How to count the number of integer solutions to $$\sum_{i=i}^{n}{f_ig_i} \geq 5$$ such that $\displaystyle \sum_{i=1}^{n}{f_i}=6$ , $\displaystyle \sum_{i=1}^{n}{g_i}=5$ , $\displaystyle 0 \leq f_i \leq 4$ , and $\displaystyle 0 \leq g_i \leq 4$?
Is there a general formula to calculate things like this?
In principle the way to solve this is as follows. Make a list of all partitions of $6$ having largest part $4$, and a list of all partitions of $5$ having largest part $4$. Now consider all possible ways to "align" these together: Suppose that the $6$-partition is in non-decreasing order, and now each part of the $5$-partition can either be attached to a part in the $6$-partition or not. Out of all these pairs, some will satisfy the condition $\sum_i f_i g_i \geq 5$. For each of these, you can count the possible number of realizations as $n$-vectors, where all unspecified entries are zero. Summing everything, you get what you want.
This method is a bit messy, but there's a trick. Suppose you knew that every feasible pattern has length at most $d$ (for example, trivially $d \leq 11$). Then in the formula you will have terms of the form $\binom{n}{c}$ for $1 \leq c \leq d$, and therefore it's a degree $d$ polynomial, with zero constant coefficient. All you have to do is calculate $d$ values of it, say $n=1$ to $n=d$.

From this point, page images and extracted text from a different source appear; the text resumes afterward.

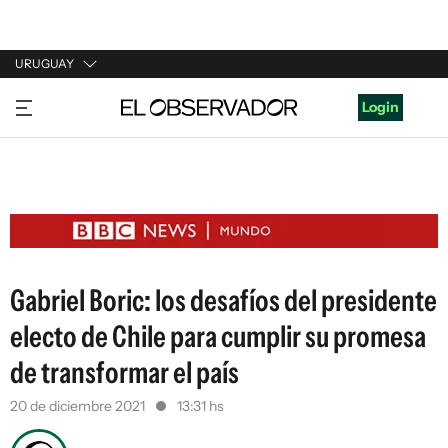
URUGUAY
URUGUAY
Login
ARGENTINA
ESPAÑA
ESTADOS UNIDOS
Gabriel Boric: los desafíos del presidente
electo de Chile para cumplir su promesa
de transformar el país
20 de diciembre 2021
13:31 hs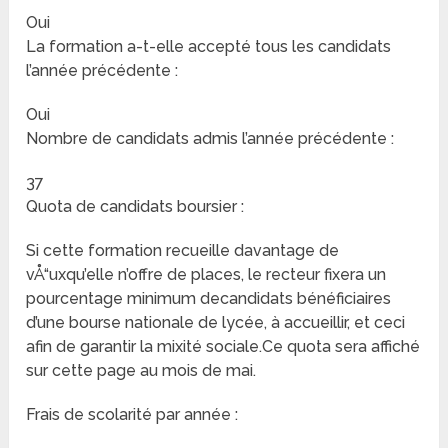
Oui
La formation a-t-elle accepté tous les candidats
l’année précédente :
Oui
Nombre de candidats admis l’année précédente :
37
Quota de candidats boursier :
Si cette formation recueille davantage de
vÅ“uxqu’elle n’offre de places, le recteur fixera un
pourcentage minimum decandidats bénéficiaires
d’une bourse nationale de lycée, à accueillir, et ceci
afin de garantir la mixité sociale.Ce quota sera affiché
sur cette page au mois de mai.
Frais de scolarité par année :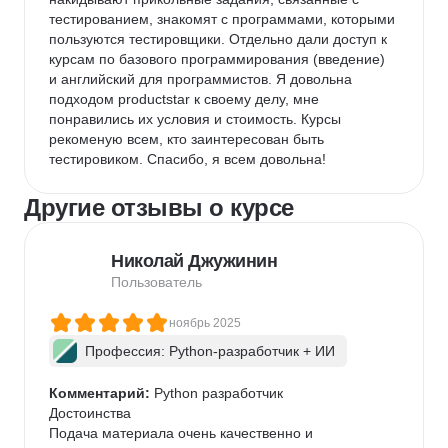
тестированием, знакомят с программами, которыми 
пользуются тестировщики. Отдельно дали доступ к 
курсам по базового программирования (введение) 
и английский для программистов. Я довольна 
подходом productstar к своему делу, мне 
понравились их условия и стоимость. Курсы 
рекоменую всем, кто заинтересован быть 
тестировиком. Спасибо, я всем довольна!
Другие отзывы о курсе
Николай Джужинин
Пользователь
ноябрь 2025
Профессия: Python-разработчик + ИИ
Комментарий:
 Python разработчик

Достоинства

Подача материала очень качественно и 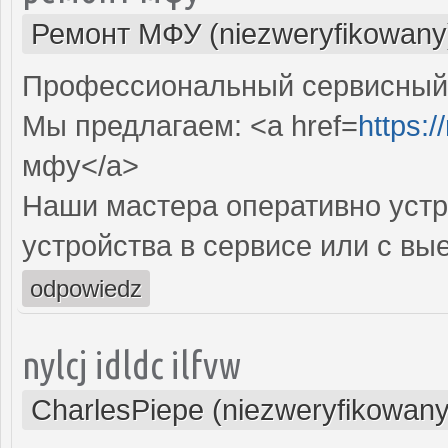
Ремонт МФУ (niezweryfikowany
Профессиональный сервисный 
Мы предлагаем: <a href=
https:/
мфу</a>
Наши мастера оперативно устр
устройства в сервисе или с вы
odpowiedz
nylcj idldc ilfvw
CharlesPiepe (niezweryfikowany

Unfortunately, the bound $d \leq 11$ isn't quite good enough (though eventually even my slow python implementation could enumerate the results up to $n = 11$). One can obtain a better bound and use the method, but alternatively, we can just calculate the results for increasing values of $n$, and stop when we see $k+1$ values that fit a degree $k$ polynomial. We can then "guess" that this polynomial is correct (that's not a formal proof, since the polynomial might fit the extra point by sheer luck, but it's probably true).
Using the latter method, we discover that the result is a degree $7$ polynomial: $$ \frac{1}{6!} (95n^7 + 1491n^6 - 13615n^5 + 53385n^4 - 108880n^3 + 109284n^2 - 41760n). $$ Substituting $n = 20$, we get $251624220$.